Governor: “It may be difficult for all people to come to the same point and agree altogether. We must solve a great problem by ourselves.”
Myself: “We have opportunities of doing some good works in this life. Therefore we must go on till we die and we must be content at being able to do something good, directly or indirectly, in however small measure. ‘Earth is not as thou ne’er hadst been,’ wrote an Englishwoman poet of great scientific ability[171] who died while yet a young woman.”
Governor: “I think of Napoleon dying tormented on St. Helena, and the peaceful attitude of Socrates though being poisoned by enemies. But Socrates had done many good things, yet he was poisoned.”
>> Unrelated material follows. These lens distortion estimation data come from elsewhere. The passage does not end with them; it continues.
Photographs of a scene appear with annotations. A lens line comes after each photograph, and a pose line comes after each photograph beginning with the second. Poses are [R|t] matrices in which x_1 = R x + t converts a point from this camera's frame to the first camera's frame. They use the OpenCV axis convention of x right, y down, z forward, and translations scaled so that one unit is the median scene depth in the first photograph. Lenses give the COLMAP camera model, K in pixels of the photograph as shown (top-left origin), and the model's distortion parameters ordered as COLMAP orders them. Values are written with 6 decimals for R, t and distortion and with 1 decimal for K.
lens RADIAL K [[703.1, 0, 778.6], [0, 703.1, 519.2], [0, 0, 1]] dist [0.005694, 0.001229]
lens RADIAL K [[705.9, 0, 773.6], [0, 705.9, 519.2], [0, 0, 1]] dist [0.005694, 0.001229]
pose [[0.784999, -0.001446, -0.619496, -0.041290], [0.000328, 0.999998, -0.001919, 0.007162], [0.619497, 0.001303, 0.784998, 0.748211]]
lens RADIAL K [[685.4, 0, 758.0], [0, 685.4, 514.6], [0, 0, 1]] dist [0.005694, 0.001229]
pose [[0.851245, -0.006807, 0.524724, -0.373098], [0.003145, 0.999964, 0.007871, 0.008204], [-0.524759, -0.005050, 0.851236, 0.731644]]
Myself: “Socrates had done what he could for his country and the world, yet by his brave death he could add one thing more."[172]
The Governor said that he “got comfort from our talk,” but this did not perfectly reassure me. The next evening, however, I found a parboiled Governor alone in the bath and he greeted me very warmly. Without our interpreter we could say nothing that mattered, but we were glad of this further meeting in the friendly hot water. It seemed that our midnight talk would be memorable to both of us.
It is convenient to copy out here the following dicta on religion and morals which were delivered to me at various times during my journeys:
A. “The weakest deterrent influence among us is, ‘It is wrong.’ A stronger deterrent influence is, ‘Heaven will punish you.’ The strongest deterrent influence of all is, ’Everybody will laugh at you.’”
B. “In Japan all religions have been turned into sentiment or aestheticism.”
C. (after speaking appreciatively of the ideas animating many Japanese Christians): “All the same I do not feel quite safe about trusting the future of Japan to those people.”
D. “We Japanese have never been spiritually gifted. We are neither meditative and reflective like the Hindus nor individualistic like the Anglo-Saxons. Nevertheless, like all mankind we have spiritual yearnings. They will be best stirred by impulses from without.”
E. (in answer to my enquiry whether a Quakerism which compromised on war, as John Brights male descendants had done, might not gain many adherents in Japan): “Other sects may have a smaller ultimate chance than Quakerism. One mistake made by the Quakers was in going to work first among the poorer classes. The Quakers ought to have begun with the intellectual classes, for every movement in Japan is from the top.”
F. “You will notice what a number of the gods of Japan are deified men. There is a good side to the earth earthy, but many Japanese seem unable to worship anything higher than human beings. The readiest key to the religious feeling of the Japanese is the religious life of the Greeks. The more I study the Greeks the more I see our resemblance to them in many ways, in all ways, perhaps, except two, our lack of philosophy and our lack of physical comeliness.”